木造の水平構面の検討

 新グレー本になって悩むこと。それは水平構面の検討だ。知っての通りグレー本からは、床を剛床仮定ではなく、床倍率で検討するようになりました。それを新グレー本では耐力表示になりました。基本的には1.96倍すればいいだけなので違いはないはずだったのですが・・・。
 しかし、一番構造計算で使う根太レス構法が、床倍率3倍から4倍にアップしました。以前より床倍率3倍は過小すぎるとの指摘はあったのですが、それを修正したのでしょうか?しかし構面の検討自体は非常に楽になったのですが、床外周の金物(羽子板とか短冊とか)の設計がかなりシビアになりました。まあ単純に3分の4倍になったわけだからたまりません。新グレー本に書かれた耐力では持たないことが多くなりました。そこで羽子板など2本使うのですが、そうすると自然と梁が大きくなります。それでも足りないシーンが出てきました。外周の金物は床倍率が同じ場合、耐力壁線の距離によって決定されるため広い空間の部屋を設計すると、かなり難しくなることが理解できます。まあ理屈もなんとなくはわかるので、広すぎる部屋を設計する場合に慎重になるので、いい傾向かもしれませんが。

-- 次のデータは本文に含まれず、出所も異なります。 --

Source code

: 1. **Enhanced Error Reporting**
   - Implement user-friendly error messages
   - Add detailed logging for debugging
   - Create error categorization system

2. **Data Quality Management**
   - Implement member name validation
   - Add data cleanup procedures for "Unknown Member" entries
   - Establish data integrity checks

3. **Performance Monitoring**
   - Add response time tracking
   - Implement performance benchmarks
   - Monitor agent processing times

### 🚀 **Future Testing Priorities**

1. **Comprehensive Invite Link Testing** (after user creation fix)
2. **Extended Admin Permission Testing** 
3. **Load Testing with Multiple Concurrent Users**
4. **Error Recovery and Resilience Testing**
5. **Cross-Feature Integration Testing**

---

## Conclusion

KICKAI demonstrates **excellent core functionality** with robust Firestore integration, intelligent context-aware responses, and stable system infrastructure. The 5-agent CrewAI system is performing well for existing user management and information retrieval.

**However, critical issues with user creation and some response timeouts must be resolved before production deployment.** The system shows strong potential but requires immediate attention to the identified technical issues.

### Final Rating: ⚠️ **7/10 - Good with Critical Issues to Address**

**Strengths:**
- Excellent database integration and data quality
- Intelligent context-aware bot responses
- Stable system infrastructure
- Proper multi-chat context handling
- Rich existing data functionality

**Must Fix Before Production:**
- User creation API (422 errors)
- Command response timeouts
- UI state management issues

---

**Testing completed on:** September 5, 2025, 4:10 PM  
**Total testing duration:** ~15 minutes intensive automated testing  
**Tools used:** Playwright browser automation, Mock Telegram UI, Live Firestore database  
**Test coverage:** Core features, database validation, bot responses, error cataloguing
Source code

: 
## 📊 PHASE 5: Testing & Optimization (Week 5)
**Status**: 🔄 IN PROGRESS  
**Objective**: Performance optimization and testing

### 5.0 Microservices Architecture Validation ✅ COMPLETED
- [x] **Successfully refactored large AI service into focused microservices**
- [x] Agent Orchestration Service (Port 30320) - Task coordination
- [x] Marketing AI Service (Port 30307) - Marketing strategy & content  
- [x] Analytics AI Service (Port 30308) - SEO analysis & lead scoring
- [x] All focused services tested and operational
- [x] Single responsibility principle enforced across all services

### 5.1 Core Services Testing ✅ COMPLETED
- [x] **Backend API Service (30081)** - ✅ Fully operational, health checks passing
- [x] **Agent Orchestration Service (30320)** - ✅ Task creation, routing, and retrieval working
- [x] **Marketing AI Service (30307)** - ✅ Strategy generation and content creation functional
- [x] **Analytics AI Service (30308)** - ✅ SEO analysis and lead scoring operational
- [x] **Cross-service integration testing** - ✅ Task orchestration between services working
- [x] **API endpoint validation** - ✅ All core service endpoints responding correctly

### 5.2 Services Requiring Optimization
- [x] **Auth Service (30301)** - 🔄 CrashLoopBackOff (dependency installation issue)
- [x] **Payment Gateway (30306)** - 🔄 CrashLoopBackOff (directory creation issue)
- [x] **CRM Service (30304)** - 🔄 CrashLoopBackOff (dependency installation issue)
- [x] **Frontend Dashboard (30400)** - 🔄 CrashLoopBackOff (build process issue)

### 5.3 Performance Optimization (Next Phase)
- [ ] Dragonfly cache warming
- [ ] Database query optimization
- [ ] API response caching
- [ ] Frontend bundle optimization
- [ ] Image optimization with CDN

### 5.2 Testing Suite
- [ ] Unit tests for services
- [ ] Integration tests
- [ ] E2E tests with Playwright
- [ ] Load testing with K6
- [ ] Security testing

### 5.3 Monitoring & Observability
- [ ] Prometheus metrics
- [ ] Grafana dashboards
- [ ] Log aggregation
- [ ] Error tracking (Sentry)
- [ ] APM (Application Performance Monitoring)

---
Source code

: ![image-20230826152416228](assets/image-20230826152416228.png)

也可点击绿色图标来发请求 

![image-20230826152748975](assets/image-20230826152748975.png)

 羽子板や短冊は、ホールダウン系と異なり、強度が強い物が少ないです。数少ないSマーク認定品などもありますが、わずかな性能アップにとどまります。そのためホールダウン金物を横に使うことも増えるかもしれません。
 もっとも新グレー本では、検討の省略条件というのもあり、ある程度の広い建物で無理が内プランなら計算しないで仕様規定でいける場合もあります。できればこちらが使える程度の無理ない設計にしたいものです。